Work required: Please show all lines of the records that include "listen".

Extracted material:
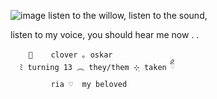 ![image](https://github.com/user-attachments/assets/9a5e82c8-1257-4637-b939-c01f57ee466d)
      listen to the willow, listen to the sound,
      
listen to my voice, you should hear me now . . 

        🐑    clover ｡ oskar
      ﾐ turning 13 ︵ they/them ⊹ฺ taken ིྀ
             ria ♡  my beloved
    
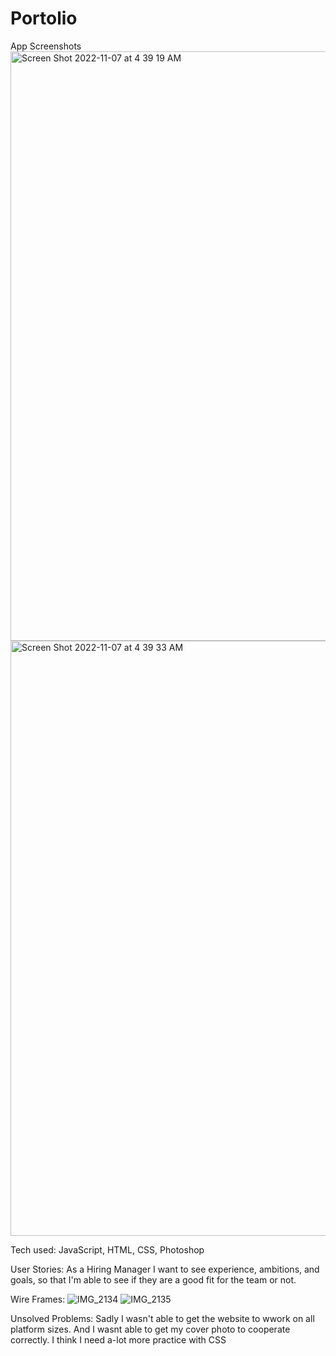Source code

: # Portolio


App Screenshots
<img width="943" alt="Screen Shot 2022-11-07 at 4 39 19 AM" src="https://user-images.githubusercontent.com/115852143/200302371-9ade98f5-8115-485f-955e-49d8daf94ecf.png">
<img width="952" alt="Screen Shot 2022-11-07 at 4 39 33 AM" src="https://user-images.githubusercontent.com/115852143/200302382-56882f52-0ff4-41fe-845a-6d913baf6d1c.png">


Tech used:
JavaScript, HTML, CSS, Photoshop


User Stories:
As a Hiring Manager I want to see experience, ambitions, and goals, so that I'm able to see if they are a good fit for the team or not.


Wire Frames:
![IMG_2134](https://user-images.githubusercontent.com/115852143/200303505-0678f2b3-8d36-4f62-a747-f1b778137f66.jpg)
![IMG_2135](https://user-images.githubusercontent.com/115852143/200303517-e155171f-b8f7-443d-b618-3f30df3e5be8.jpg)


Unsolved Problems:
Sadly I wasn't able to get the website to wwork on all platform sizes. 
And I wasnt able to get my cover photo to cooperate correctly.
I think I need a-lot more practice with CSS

Output for this task:
      listen to the willow, listen to the sound,
listen to my voice, you should hear me now . . 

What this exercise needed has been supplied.